WaPo Urges Caution re: Matthews' KIPP Book
Just when I think the Washington Post education section has gone over completely to the privatizer/edupreneur camp, along comes Richard D. Kahlenberg's review of WaPo education reporter Jay Matthews' Work Hard. Be Nice. - Matthews' hagiography of KIPP charter schools.
Kahlenberg doesn't bash the book; he just cautions against seeing KIPP schools as the miracle cure (as Gates and Duncan seem wont to do).
And Kahlenberg sees the danger of the book in the same way I saw Gates' boosterism of it in that TED Talk: its implication that charter schools and non-unionized teachers are The Answer.
Money paragraphs: the "two misguided 'lessons' that many readers may take away" from the book:
that the KIPP example suggests that union-free charter schools are the key to closing the achievement gap and that poverty and school segregation are just excuses for teacher failure. Mathews himself doesn't explicitly endorse either position, but he lauds the union-free charter school structure. It provides, he writes, "a haven for Levin-Feinberg methods such as longer school days and school years, principals' power to fire poorly performing teachers, and regular visits to students' homes." Nevertheless, the highly accomplished KIPP Academy in the South Bronx, started by Levin, has been unionized from the beginning, as are the Green Dot charter schools that Mathews cites as equally successful. Meanwhile, plenty of nonunionized charter schools fail dismally. Some nonunion KIPP schools have suffered high rates of teacher turnover, and just last month teachers in two KIPP schools decided to unionize so they would have a greater voice in school affairs.
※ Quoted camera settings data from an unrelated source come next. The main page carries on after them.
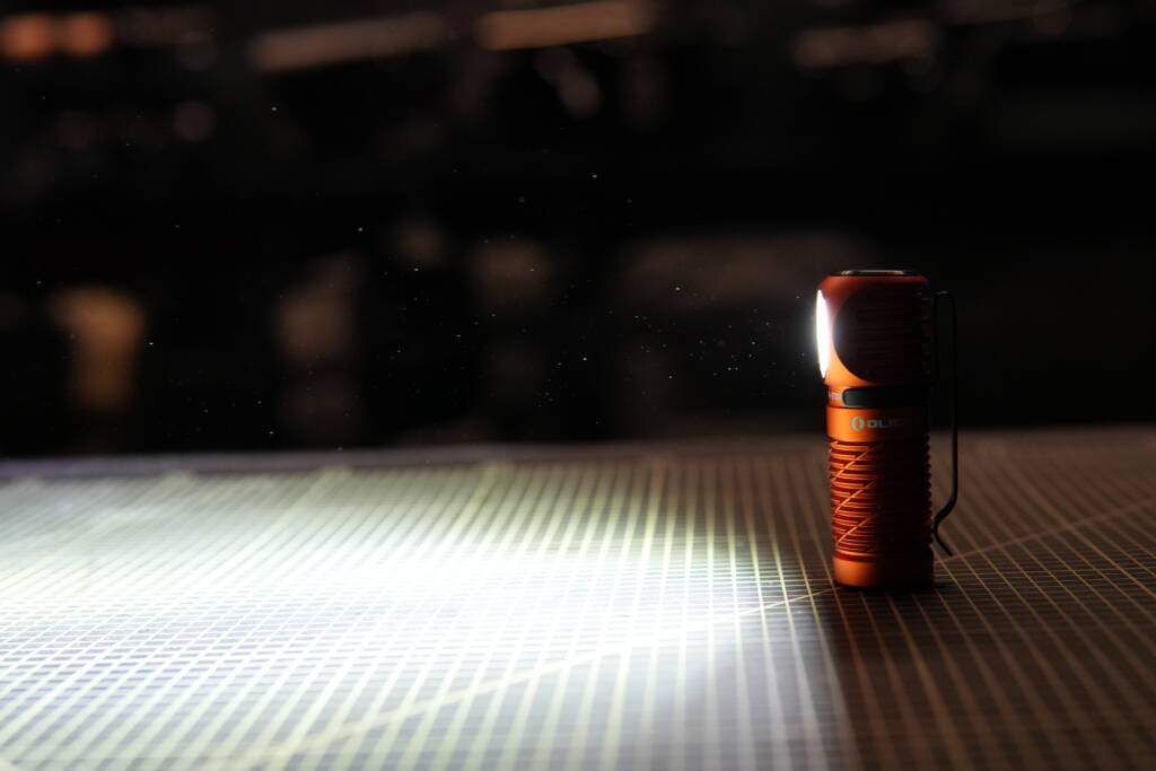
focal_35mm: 45
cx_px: 578
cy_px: 386
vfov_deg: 29.9
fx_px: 1445
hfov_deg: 43.6
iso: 1600
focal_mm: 30
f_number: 3.2
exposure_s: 1/160
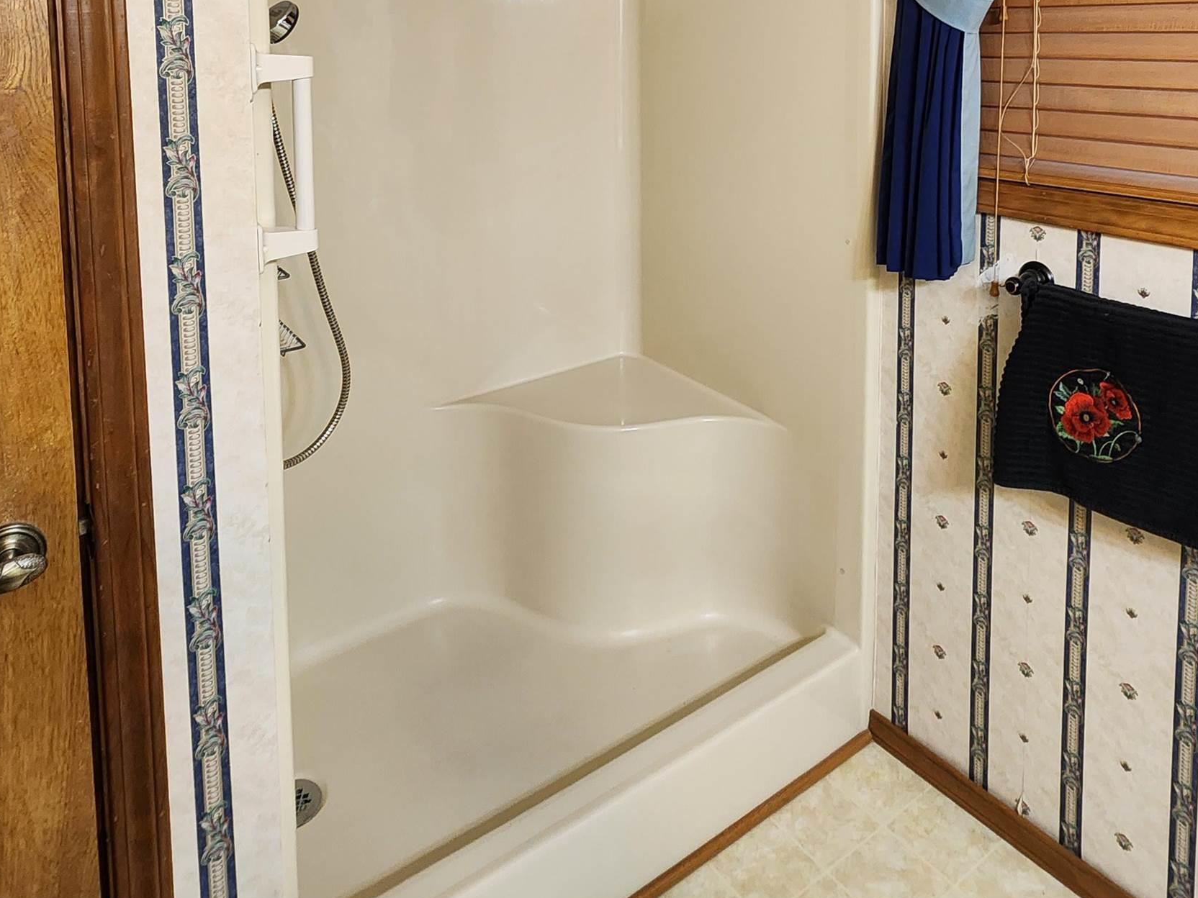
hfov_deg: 71.5
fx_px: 831
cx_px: 649
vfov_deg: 51.1
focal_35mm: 24
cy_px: 113
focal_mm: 2.2
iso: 320
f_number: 2.2
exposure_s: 1/40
Moreover, KIPP's experience does little to rebut the longstanding social-science consensus that poverty and segregation reduce achievement. In many respects, KIPP schools more closely resemble middle-class than high-poverty public schools. KIPP does not educate the typical low-income student but rather a subset fortunate enough to have striving parents who take the initiative to apply to a KIPP school and sign a contract agreeing to read to their children at night. More important, among those who attend KIPP, 60 percent leave, according to a new study of California schools, many because they find the program too rigorous.
--It's not necessary to spell out how those who leave don't lower the much-touted "higher performance" as measured by test scores, is it?
As KIPP's reputation grew, it could select among the best teachers (who wish to be around high-performing colleagues), and it became funded at levels more like those of middle-class schools.
None of this should take away from the wonderful education provided to children in KIPP's 66 schools, a tale beautifully rendered by Mathews. But neither should KIPP's story become the ultimate excuse for ignoring the devastating effects of school segregation and poverty. ·
--in other words, we need solutions that are, ahem, Broader and Bolder?